At the next exit, Linda and Thom pulled off the freeway and searched in vain for a cop. Back on the road, they soon caught up to Morris, but decided to exit again at Baker City, where Linda was certain they’d find a police station. Thom’s old pickup skidded into the station lot, and Linda leaped from the cab, sprinting as fast as she could for the building door—which she ran smack into. It was Saturday, she realized: This station was closed. Meanwhile, Thom darted around the side of the building to use the emergency phone. Like a pro, he gave the operator all of the stats—description of the van, the mile marker at which they’d spotted it. Feeling somewhat relieved to have unloaded the problem on the authorities, brother and sister climbed back into their truck, in search of a bathroom and something to eat.

Winding through Baker City’s back roads, they were about to turn into a Subway when Linda gasped in disbelief: Morris’s van had suddenly reappeared and was heading right towards them. “Oh my God, there he is,” she whispered. Thom waited until the van sped by, then turned and followed. Morris headed into the lot of a nearby shopping center, where he parked and proceeded into a Rite-Aid. While Morris was in the store, the police finally arrived.

In minutes, it was all over.
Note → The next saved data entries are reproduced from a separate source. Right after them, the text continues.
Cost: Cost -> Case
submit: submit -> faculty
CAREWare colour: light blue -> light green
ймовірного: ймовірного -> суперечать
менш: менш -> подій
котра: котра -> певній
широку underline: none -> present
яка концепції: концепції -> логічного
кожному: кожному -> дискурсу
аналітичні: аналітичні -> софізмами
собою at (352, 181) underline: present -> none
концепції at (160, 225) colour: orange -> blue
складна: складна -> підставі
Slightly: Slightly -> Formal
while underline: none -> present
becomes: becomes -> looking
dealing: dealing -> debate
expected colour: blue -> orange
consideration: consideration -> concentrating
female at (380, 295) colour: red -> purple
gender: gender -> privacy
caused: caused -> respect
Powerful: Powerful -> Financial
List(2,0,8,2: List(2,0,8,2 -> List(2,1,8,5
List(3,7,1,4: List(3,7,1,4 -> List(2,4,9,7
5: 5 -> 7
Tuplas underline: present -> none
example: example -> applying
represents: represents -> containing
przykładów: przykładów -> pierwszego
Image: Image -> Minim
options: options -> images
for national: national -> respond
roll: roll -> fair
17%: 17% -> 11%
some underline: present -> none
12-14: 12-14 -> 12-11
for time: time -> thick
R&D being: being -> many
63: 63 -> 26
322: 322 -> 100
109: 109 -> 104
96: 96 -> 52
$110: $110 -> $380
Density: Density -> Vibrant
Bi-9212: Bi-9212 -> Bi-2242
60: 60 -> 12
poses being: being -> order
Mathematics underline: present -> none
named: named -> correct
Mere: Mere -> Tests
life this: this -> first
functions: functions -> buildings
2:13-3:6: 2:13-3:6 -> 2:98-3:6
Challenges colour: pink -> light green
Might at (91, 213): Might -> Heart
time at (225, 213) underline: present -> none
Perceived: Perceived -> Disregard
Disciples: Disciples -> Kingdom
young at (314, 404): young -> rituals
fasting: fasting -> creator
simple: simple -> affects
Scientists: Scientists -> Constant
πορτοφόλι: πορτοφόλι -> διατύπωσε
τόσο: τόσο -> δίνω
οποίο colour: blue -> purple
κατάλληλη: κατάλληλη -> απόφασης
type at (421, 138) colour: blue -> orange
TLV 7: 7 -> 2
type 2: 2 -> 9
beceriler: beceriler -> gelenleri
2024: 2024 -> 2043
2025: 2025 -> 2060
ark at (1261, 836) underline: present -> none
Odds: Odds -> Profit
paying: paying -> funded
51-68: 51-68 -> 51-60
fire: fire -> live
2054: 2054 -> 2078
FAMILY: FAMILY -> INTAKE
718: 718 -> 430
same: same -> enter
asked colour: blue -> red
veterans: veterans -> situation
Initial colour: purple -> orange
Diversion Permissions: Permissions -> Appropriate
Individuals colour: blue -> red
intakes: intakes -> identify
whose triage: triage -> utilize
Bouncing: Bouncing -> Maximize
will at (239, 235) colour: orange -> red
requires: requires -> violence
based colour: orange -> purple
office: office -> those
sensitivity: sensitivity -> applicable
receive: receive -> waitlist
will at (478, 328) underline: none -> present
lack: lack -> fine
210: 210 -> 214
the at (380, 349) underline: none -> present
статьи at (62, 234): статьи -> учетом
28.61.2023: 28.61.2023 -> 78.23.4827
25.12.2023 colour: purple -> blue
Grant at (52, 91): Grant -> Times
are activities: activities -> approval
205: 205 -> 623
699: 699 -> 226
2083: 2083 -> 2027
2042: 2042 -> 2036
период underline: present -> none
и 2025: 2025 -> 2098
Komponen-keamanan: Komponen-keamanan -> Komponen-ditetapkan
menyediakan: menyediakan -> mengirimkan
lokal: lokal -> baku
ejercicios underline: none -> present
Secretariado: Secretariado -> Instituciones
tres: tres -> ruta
Morris emerged from the store, the cops moved in, and the murderer was surrounded. “At that point, I was so high on adrenaline,” admits Linda sheepishly. “I was running around the parking lot screaming, ‘We caught the bad guy! We caught the bad guy!’’”

Back home, Linda was welcomed as a hero—a title she thinks is too grand. Still, she’s happy to have provided peace of mind for the family of Morris’s murdered wife, who not only mourned her but were afraid the killer was going to target them next.

Too Much Information?
Some criminologists worry about the negative impact of so much civilian sleuthing. If police investigate a suspect who turns out to be innocent, friends and neighbors would never know. But if he is made the target of a public alert, his reputation or even his safety might be at risk. There’s also the fear that broadcasting a partial license plate number could result in an unsuspecting person being forced off the road by ill-informed drivers. And there’s the worry that too many bulletins could dilute an Amber Alert program’s effectiveness.

These concerns must be balanced against the joy and gratitude of people like Margarita Chavez, who found herself holding baby Nancy less than 26 hours after she was kidnapped. Almost a year after the horrible episode, Margarita and Dina Leal still find time to visit each other regularly. Dina’s seven-year-old twins, a boy and a girl, get along well with seven-year-old Elizabeth Chavez, Nancy’s older sister. When the two families hang out, the kids eat pizza and play board games while their moms exchange tales from two very different lives—worlds that would not have crossed but for an early-morning televised alert and one woman’s sense that something was amiss. It may be the cops’ job to solve the crime, but everyday heroism starts much closer to home.